++++ Reading text ++++

I’m often embarrassed at how easily I cry when praying or talking about God. But I’m starting to understand that this is a gift, to be so moved. Thank you for your story today. It was perfect.
Becky Keife says
A gift to be so moved. Yes, Heather, I think it is, too! I’m also very tenderhearted and I used to feel like my sensitivity was a liability, but God is showing me how it’s part of my divine wiring, a reflection of part of His character. Keep *breathe*ing in the Word and Spirit, surely the Lord has great plans for new life for you this year.
Ros says
Dear Becky,
I can’t thank you enough for your post! I’ve followed this site for some months & been touched by so many of the posts, but this was something else.. I thank God that He used you & your professor to, I believe, totally transform my life!
God’s Spirit used it to just totally overwhelm me, with His conviction to pray into so many dead bone areas in my life & my family’s life, brought about by circumstances outside my control, situations I had resigned myself to – that the status quo was what God wanted in my life – for now..
Now – I have REALLY prayed & prophesied into those dead bone areas – most lasting 25 years & I now believe THESE BONES SHALL LIVE with the BREATH OF GOD in them!
Thank you!

++++

* Work instruction a *
Please print, unchanged, the stretch of the records from the line containing "# Mydea 第一阶段开发进度跟踪" through the line containing "- [ ] 根据测试结果调整相关性评分阈值", including both of those lines.

++++ Recorded data ++++

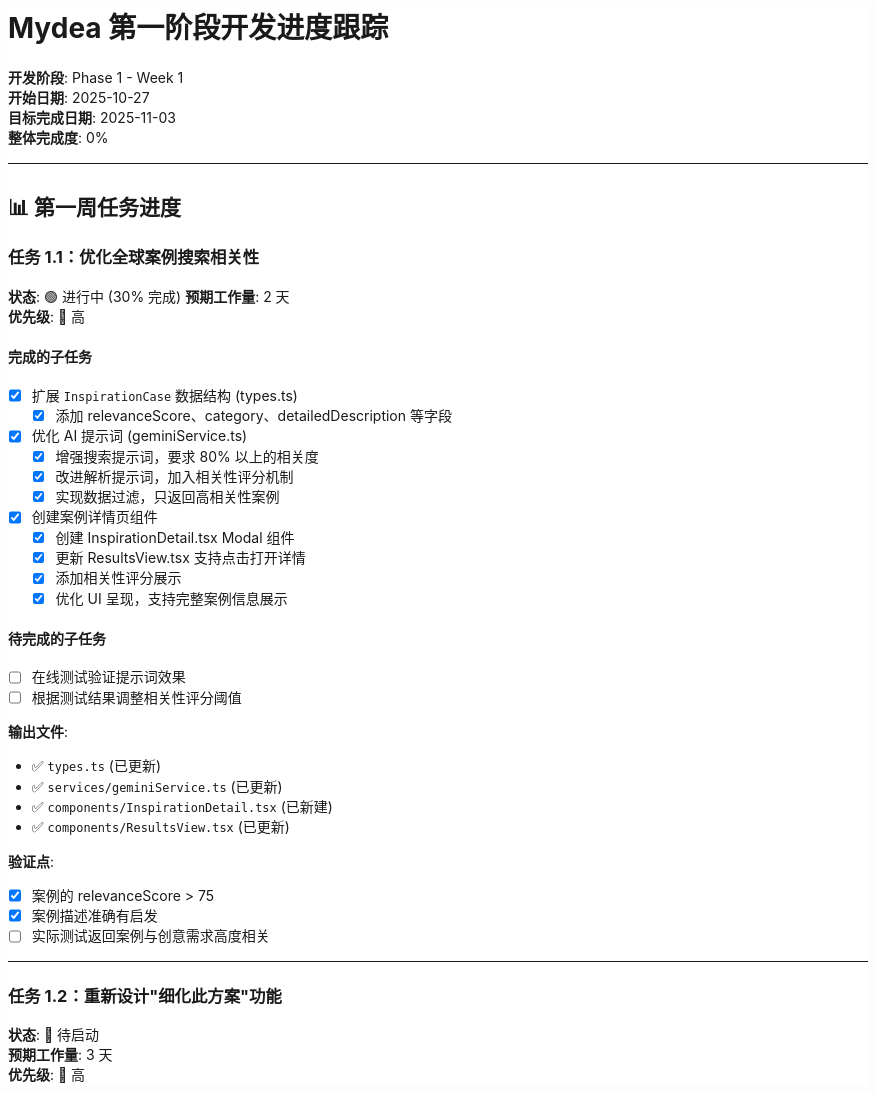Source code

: # Mydea 第一阶段开发进度跟踪

**开发阶段**: Phase 1 - Week 1  
**开始日期**: 2025-10-27  
**目标完成日期**: 2025-11-03  
**整体完成度**: 0%

---

## 📊 第一周任务进度

### 任务 1.1：优化全球案例搜索相关性

**状态**: 🟢 进行中 (30% 完成)
**预期工作量**: 2 天  
**优先级**: 🔴 高

#### 完成的子任务
- [x] 扩展 `InspirationCase` 数据结构 (types.ts) 
  - [x] 添加 relevanceScore、category、detailedDescription 等字段
  
- [x] 优化 AI 提示词 (geminiService.ts)
  - [x] 增强搜索提示词，要求 80% 以上的相关度
  - [x] 改进解析提示词，加入相关性评分机制
  - [x] 实现数据过滤，只返回高相关性案例
  
- [x] 创建案例详情页组件
  - [x] 创建 InspirationDetail.tsx Modal 组件
  - [x] 更新 ResultsView.tsx 支持点击打开详情
  - [x] 添加相关性评分展示
  - [x] 优化 UI 呈现，支持完整案例信息展示

#### 待完成的子任务
- [ ] 在线测试验证提示词效果
- [ ] 根据测试结果调整相关性评分阈值

**输出文件**:
- ✅ `types.ts` (已更新)
- ✅ `services/geminiService.ts` (已更新)
- ✅ `components/InspirationDetail.tsx` (已新建)
- ✅ `components/ResultsView.tsx` (已更新)

**验证点**:
- [x] 案例的 relevanceScore > 75
- [x] 案例描述准确有启发
- [ ] 实际测试返回案例与创意需求高度相关

---

### 任务 1.2：重新设计"细化此方案"功能

**状态**: 🔵 待启动  
**预期工作量**: 3 天  
**优先级**: 🔴 高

++++

* Work instruction b *
In the comments, what does Becky Keife say she used to feel her sensitivity was?

* Your response a *
: # Mydea 第一阶段开发进度跟踪

**开发阶段**: Phase 1 - Week 1  
**开始日期**: 2025-10-27  
**目标完成日期**: 2025-11-03  
**整体完成度**: 0%

---

## 📊 第一周任务进度

### 任务 1.1：优化全球案例搜索相关性

**状态**: 🟢 进行中 (30% 完成)
**预期工作量**: 2 天  
**优先级**: 🔴 高

#### 完成的子任务
- [x] 扩展 `InspirationCase` 数据结构 (types.ts) 
  - [x] 添加 relevanceScore、category、detailedDescription 等字段
  
- [x] 优化 AI 提示词 (geminiService.ts)
  - [x] 增强搜索提示词，要求 80% 以上的相关度
  - [x] 改进解析提示词，加入相关性评分机制
  - [x] 实现数据过滤，只返回高相关性案例
  
- [x] 创建案例详情页组件
  - [x] 创建 InspirationDetail.tsx Modal 组件
  - [x] 更新 ResultsView.tsx 支持点击打开详情
  - [x] 添加相关性评分展示
  - [x] 优化 UI 呈现，支持完整案例信息展示

#### 待完成的子任务
- [ ] 在线测试验证提示词效果
- [ ] 根据测试结果调整相关性评分阈值

* Your response b *
A liability.